« Rassemblement Démocratique 
du Peuple Camerounais »

17/07/2019 - 19:28
Un nouveau schéma pour le Sénat
Un nouveau schéma pour le Sénat

13 juin 2013

Le fait et la date seront désormais inscrits en lettres d’or sur les tablettes de l’Histoire : Marcel Niat Njifenji, 79 ans,

ancien Directeur Général de la Sonel, ancien Vice-Premier ministre chargé des Mines, de l’Eau et de l’Energie, ancien député du Ndé à l’Assemblée nationale, ancien Maire de la Commune rurale de Bangangté a été élu, par 86 voix contre 14, tout premier président du Sénat du Cameroun le mercredi 12 juin 2013. Le Cameroun a donc son Sénat. Le Sénat du Cameroun a son tout premier bureau composé de 17 membres. Et ce tout premier bureau sera présidé par Marcel Niat Njifenji, sénateur de la Région de l’Ouest qui devient de ce fait la 2è personnalité de la République du Cameroun !
Déjouant tous les pronostics, le destin et la providence, aidés en cela par les instances dirigeantes du RDPC et la volonté du Président Paul Biya, ont concouru au choix de Marcel Niat Njifenji. Une fois de plus, Paul Biya, l’as du contre-pied, le spécialiste de l’inattendu, l’expert en zigzag a pris tout le monde de court et cette fois-ci, la « surprise du chef » n’est pas seulement de taille : elle est monumentale et colossale.
A travers le choix de Marcel Niat Njifenji, Paul Biya met plus que du baume au cœur des populations de la Région de l’Ouest qui avaient mal vécu la disqualification de la liste du RDPC dans cette Région. Plus qu’un réconfort, un quelconque pansement ou une réparation, Paul Biya reste fidèle à lui-même, c’est-à-dire un homme de conviction qui tient toujours ses promesses malgré le temps et les années qui passent.

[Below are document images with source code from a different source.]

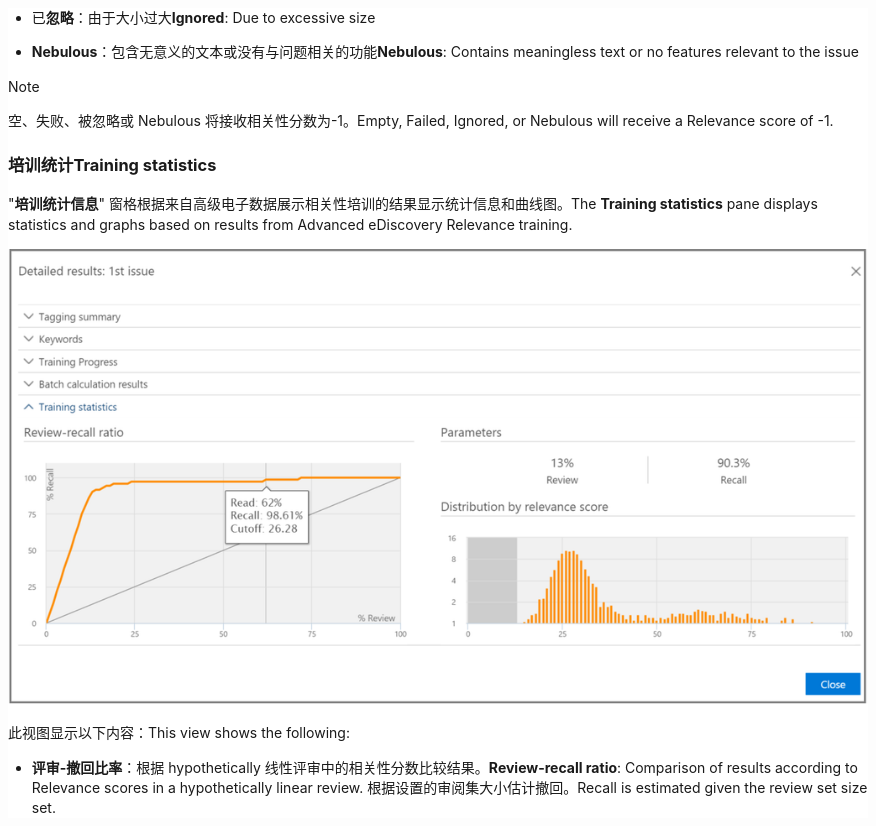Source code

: - <span data-ttu-id="af9ea-191">已**忽略**：由于大小过大</span><span class="sxs-lookup"><span data-stu-id="af9ea-191">**Ignored**: Due to excessive size</span></span>
    
- <span data-ttu-id="af9ea-192">**Nebulous**：包含无意义的文本或没有与问题相关的功能</span><span class="sxs-lookup"><span data-stu-id="af9ea-192">**Nebulous**: Contains meaningless text or no features relevant to the issue</span></span>
    
> [!NOTE]
> <span data-ttu-id="af9ea-193">空、失败、被忽略或 Nebulous 将接收相关性分数为-1。</span><span class="sxs-lookup"><span data-stu-id="af9ea-193">Empty, Failed, Ignored, or Nebulous will receive a Relevance score of -1.</span></span> 
  
### <a name="training-statistics"></a><span data-ttu-id="af9ea-194">培训统计</span><span class="sxs-lookup"><span data-stu-id="af9ea-194">Training statistics</span></span>

<span data-ttu-id="af9ea-195">"**培训统计信息**" 窗格根据来自高级电子数据展示相关性培训的结果显示统计信息和曲线图。</span><span class="sxs-lookup"><span data-stu-id="af9ea-195">The **Training statistics** pane displays statistics and graphs based on results from Advanced eDiscovery Relevance training.</span></span> 
  
![相关性跟踪培训统计数据](media/9a07740e-20d3-49fb-b9b9-84265e0a1836.png)
  
<span data-ttu-id="af9ea-197">此视图显示以下内容：</span><span class="sxs-lookup"><span data-stu-id="af9ea-197">This view shows the following:</span></span>
  
- <span data-ttu-id="af9ea-198">**评审-撤回比率**：根据 hypothetically 线性评审中的相关性分数比较结果。</span><span class="sxs-lookup"><span data-stu-id="af9ea-198">**Review-recall ratio**: Comparison of results according to Relevance scores in a hypothetically linear review.</span></span> <span data-ttu-id="af9ea-199">根据设置的审阅集大小估计撤回。</span><span class="sxs-lookup"><span data-stu-id="af9ea-199">Recall is estimated given the review set size set.</span></span>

Qui se souvient encore de la petite phrase de Paul Biya prononcée en 1992 en pleine campagne électorale à Bafoussam : « le Cameroun se fera avec l’Ouest ou ne se fera pas » ? Vingt ans plus tard, beaucoup ont certainement oublié ces paroles prémonitoires et prophétiques qu’ils ont dû ranger parmi les boutades, les maximes et les formules habituelles de Paul Biya.
Vingt ans plus tard, tous les Camerounais s’aperçoivent, à la faveur de la mise en place du tout premier Bureau du tout premier Sénat du Cameroun qu’il ne s’agissait pas seulement d’un simple bon mot de la part de Paul Biya, mais d’une vision, d’une conviction devenues aujourd’hui une réalité. Cette vision et cette conviction exprimées en 1992 transforment, chamboulent et bouleversent en profondeur le paysage institutionnel et les équilibres traditionnels de la scène politique camerounaise. Marcel Niat Njifenji au perchoir du Sénat, l’Ouest est plus que consolée, elle doit s’estimer comblée, en se disant : à quelque chose « malheur » est bon !
Au-delà de cette région qui a le privilège historique de voir l’un de ses élus présider aux destinées d’un Sénat à peine sorti des fonts baptismaux, la composition du bureau recèle d’autres surprises et reflète la volonté affichée pour un subtil équilibre autant qu’un savant dosage qui constituent le style de gouvernance de Paul Biya. Cela est remarquable au sein du groupe parlementaire du RDPC au Sénat qui échoit à Peter Mafany Musonge. C’est encore plus remarquable au sein du bureau où sur les 17 membres, on compte cinq femmes, soit 29%, et des personnalités aux profils variés.
En attendant les prochaines échéances électorales et comme nous l’écrivions dans ces mêmes colonnes il y a quelques semaines, de petites causes peuvent produire de grands effets : l’avènement du Sénat au Cameroun, que certains voulaient classer au rang des gadgets institutionnels ou d’une simple « anecdote démocratique », provoque un véritable séisme, suivi d’une « tectonique des plaques » sans précédent. Le nouveau Sénat annonce des schémas nouveaux qui sortent des sentiers battus. Maintenant que le tout premier bureau de la chambre Haute du Parlement Camerounais est constitué, le train du Sénat peut s’ébranler vers les grandes réalisations en vue de l’Emergence du Cameroun.